Ruan Jiahao, levantando-se com dificuldade do canto, avançou e tentou esmurrar Fu Shiyu, mas ele segurou seu pulso com força e o torceu para trás.
Ruan Fusheng correu, xingando, e, apontando o dedo para o nariz de Tang Xien, berrou:
— Sua bastarda, se Jiahao perder um fio de cabelo hoje, você e sua mãe morta vão pagar junto!
O velho sabia bem que Li Miaolian era o ponto fraco de Tang Xien e não perdia oportunidade de ameaçá-la, tentando assim controlá-la.
Com o pulso torcido, Ruan Jiahao gritava de dor, mas Fu Shiyu o ignorou e gritou com Ruan Fusheng:
— Meça suas palavras!

Tang Xien puxou a aba do sobretudo dele e murmurou:
— Deixa, não vale a pena sujar suas mãos por causa dele.
Fu Shiyu então o soltou e Ruan Jiahao foi arremessado de volta ao canto da parede.
Ruan Fusheng, ainda praguejando, correu para acudir seu filho querido, mas não ousou mais dirigir insultos a Tang Xien, provavelmente por receio da presença de Fu Shiyu ao lado dela.
A atmosfera voltou ao silêncio.
Tang Xien sentou-se em silêncio na sala de espera da UTI. O frio do banco de plástico parecia penetrar pelo tecido, alcançando-lhe o coração.

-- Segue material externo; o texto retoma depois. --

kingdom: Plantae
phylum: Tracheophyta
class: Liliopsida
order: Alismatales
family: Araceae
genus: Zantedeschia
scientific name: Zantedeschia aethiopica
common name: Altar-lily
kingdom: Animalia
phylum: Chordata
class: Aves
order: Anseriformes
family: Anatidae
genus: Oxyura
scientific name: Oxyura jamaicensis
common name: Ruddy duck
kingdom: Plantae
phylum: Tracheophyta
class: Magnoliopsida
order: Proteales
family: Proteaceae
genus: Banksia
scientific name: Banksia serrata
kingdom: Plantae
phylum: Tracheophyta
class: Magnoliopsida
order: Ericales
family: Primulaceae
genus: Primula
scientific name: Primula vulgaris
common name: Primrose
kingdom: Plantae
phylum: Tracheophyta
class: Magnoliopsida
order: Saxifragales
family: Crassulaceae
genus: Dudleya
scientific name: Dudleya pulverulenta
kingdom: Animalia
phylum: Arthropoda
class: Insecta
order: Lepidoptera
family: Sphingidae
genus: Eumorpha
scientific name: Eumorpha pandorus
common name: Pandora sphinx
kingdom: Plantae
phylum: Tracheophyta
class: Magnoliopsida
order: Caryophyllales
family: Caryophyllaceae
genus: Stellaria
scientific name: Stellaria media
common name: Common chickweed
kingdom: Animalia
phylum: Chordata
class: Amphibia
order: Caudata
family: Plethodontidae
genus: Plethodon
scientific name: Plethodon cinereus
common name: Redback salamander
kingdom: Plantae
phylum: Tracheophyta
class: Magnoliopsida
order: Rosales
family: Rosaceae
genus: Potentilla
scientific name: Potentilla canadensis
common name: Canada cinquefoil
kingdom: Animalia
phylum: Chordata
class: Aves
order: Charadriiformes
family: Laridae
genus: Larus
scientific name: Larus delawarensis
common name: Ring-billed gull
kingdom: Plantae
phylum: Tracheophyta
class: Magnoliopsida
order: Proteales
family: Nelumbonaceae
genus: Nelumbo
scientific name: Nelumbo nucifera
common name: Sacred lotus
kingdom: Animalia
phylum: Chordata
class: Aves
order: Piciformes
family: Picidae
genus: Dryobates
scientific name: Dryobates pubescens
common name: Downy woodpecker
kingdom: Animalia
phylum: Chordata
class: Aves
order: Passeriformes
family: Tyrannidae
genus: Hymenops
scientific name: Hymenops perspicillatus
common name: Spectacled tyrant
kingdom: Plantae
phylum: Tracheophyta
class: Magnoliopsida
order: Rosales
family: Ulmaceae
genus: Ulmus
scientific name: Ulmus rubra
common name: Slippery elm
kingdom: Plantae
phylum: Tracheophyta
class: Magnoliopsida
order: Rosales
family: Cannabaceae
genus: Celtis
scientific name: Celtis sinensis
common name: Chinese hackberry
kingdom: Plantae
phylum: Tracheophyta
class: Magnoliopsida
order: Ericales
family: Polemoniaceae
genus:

Exausta, reclinou a cabeça para trás e fitou, desesperançada, a lâmpada amarela e fosca no teto.
— Mana... — Ruan Jingya se aproximou e sentou-se ao seu lado.
Tang Xien continuou de cabeça reclinada, sem olhar diretamente para ela, e perguntou com voz fria:
— O que o médico disse?
— O médico do pronto-socorro disse que é alguma coisa de válvula reumática, precisa trocar alguma coisa...
Ruan Jingya, de pouca instrução, tropeçava em termos médicos de mais de quatro sílabas.
Tang Xien endireitou o corpo, o olhar cortante:
— Doença reumática da válvula cardíaca? Precisa trocar a válvula?
— ... Acho que foi isso que o médico falou.
— Entendi.
Encerrando o assunto, Tang Xien voltou a recostar a cabeça.

Era claro que queria ficar sozinha, mas Ruan Jingya permaneceu ali.
— Mana, quem é esse? — Ruan Jingya olhou para Fu Shiyu, sentado do outro lado, e suas bochechas coraram.
Tang Xien, de olhos fechados, não respondeu.
Fu Shiyu acenou com a cabeça para Ruan Jingya:
— Sou amigo da doutora Tang.
— É namorado dela?
Fu Shiyu sorriu, sem negar.
Ruan Jingya assentiu, como se não se surpreendesse, e disse gentilmente:
— Com você ao lado da minha irmã, eu e minha mãe ficamos mais aliviadas.
— Se não houver mais nada, leve seu pai e seu irmão para casa — respondeu Tang Xien friamente —. Eu fico aqui.